A great start but hardly even beginning to touch on the real beats of what we’re reaching to make. These prototypes serve to lay the footprint of the acual construction of the features I’m realizing within. However, they themselves can’t quite deliver on a game experience. Even a Del Lago scale one.
So moving into February we’re going to be grilling the engine just as hard as we have been. But now with the pointed direction of action behind us. No more uncertainty over what we’re working with. We have a drive to enmesh with the O3D dev community and engage regularly. And a clear route of action we can take to move our way from an open ended rough engine, into an open source engine that is capable of delivering on the games that we’re striving to create!
Wow, Gaian. You’re filling me with scare-citement!
I know right? Me too! It’s like the wild west out here.
Half the people we’ve talked to about this are thrilled for us and curious about how it all turns out, while the other half are so dubious and concerned for us, sure it’s going to fail.
The budgetary gains from no engine licensing is enormous for recouping and returning on investment. Although, the upfront costs of building with a less feature rich engine are also present. There are so many give and take factors to it that I can’t really say whether we made the right choice or not.
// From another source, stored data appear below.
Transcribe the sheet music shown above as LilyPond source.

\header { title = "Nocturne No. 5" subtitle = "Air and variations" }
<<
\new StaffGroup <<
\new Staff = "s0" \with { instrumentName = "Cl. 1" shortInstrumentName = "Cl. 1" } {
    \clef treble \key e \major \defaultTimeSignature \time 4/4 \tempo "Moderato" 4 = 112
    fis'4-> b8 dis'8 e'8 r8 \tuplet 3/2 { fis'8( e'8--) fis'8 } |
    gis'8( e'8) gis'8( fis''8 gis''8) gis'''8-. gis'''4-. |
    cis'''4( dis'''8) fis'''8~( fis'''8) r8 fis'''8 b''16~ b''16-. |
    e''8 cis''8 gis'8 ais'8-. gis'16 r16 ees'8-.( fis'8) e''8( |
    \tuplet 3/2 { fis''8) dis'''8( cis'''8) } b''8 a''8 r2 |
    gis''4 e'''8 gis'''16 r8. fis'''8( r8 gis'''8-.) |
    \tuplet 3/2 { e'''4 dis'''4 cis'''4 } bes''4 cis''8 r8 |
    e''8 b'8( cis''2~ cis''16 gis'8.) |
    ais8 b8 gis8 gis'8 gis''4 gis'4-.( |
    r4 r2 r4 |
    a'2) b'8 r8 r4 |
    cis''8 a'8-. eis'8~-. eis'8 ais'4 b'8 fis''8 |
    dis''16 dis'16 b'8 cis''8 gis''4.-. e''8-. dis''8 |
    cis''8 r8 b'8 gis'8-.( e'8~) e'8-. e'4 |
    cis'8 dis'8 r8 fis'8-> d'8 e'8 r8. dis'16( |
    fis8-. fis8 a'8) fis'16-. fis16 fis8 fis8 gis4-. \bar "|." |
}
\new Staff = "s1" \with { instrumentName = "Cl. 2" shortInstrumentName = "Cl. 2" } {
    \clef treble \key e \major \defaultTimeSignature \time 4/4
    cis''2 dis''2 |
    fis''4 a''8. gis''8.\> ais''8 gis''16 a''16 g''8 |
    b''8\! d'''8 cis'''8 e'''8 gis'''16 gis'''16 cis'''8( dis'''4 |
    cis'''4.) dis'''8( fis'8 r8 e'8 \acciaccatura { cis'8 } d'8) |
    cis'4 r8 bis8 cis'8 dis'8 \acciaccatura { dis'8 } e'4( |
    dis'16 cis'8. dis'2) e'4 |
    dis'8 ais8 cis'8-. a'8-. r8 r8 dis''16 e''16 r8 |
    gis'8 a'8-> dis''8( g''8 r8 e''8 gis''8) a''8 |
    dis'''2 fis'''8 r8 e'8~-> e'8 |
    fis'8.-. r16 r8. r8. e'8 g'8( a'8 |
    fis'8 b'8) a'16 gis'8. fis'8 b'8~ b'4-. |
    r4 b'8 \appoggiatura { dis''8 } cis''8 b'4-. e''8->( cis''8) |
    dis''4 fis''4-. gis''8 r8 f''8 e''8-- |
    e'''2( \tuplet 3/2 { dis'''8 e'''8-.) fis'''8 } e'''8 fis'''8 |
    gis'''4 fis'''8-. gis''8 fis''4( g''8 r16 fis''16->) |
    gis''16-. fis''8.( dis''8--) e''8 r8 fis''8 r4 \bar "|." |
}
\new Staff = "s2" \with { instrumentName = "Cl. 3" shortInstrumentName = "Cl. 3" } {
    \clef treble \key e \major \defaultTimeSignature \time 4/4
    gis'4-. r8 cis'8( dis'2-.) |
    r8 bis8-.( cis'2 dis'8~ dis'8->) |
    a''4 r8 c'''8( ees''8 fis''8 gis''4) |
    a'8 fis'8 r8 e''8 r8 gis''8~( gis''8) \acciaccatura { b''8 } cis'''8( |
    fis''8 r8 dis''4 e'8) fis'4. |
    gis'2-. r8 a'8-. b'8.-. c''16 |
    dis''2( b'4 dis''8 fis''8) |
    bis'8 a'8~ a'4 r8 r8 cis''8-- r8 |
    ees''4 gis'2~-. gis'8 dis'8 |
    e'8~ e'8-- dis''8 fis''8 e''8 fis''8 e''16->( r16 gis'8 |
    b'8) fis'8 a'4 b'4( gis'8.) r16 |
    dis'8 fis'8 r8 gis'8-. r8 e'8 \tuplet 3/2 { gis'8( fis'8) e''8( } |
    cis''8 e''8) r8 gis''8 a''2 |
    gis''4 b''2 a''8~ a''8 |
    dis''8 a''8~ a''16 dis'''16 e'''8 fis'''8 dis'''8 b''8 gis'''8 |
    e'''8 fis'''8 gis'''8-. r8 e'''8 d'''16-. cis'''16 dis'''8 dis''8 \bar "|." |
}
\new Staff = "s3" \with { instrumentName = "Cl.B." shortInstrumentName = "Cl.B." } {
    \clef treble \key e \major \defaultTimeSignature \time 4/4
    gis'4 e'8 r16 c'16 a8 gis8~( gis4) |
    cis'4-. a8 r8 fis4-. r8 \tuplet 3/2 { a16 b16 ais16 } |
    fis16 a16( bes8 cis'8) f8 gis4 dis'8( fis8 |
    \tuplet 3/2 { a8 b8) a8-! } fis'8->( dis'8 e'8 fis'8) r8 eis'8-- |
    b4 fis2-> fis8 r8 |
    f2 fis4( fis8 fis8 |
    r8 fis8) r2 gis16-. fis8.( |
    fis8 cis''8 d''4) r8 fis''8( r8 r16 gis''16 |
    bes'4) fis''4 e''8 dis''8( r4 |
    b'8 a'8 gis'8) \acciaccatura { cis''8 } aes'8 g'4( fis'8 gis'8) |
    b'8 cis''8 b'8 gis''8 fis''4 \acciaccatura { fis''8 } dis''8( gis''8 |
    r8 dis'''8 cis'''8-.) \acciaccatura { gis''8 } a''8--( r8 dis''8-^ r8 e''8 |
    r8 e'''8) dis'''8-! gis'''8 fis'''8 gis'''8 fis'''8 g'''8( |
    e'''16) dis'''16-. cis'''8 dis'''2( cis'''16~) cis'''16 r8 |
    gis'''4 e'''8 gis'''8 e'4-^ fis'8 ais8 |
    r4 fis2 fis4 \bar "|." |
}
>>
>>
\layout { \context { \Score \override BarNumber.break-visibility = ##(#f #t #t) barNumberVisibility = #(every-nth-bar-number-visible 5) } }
But when it comes to looking into the horizon and seeing what will serve and continue to serve the studio moving on from our first game project: it’s an open source, community supported, Blender for game engines, with source access and standard coding languages at its base. Because that’s something that has no choice but to improve and improve, and hold true to it’s principals of modularity, and industry standard languages.
Sounds like there’s a lot ahead!
Yes there is. So much. Which means there’s plenty of progress you’ll get to see coming up real soon here. We’re so excited to be paving this path, and will soon be bringing everything we’re working on around to a “ready to game dev” state. Then we’ll be talking.
We look forward to seeing you there on the front lines!
Talk to you in the next Month in Review!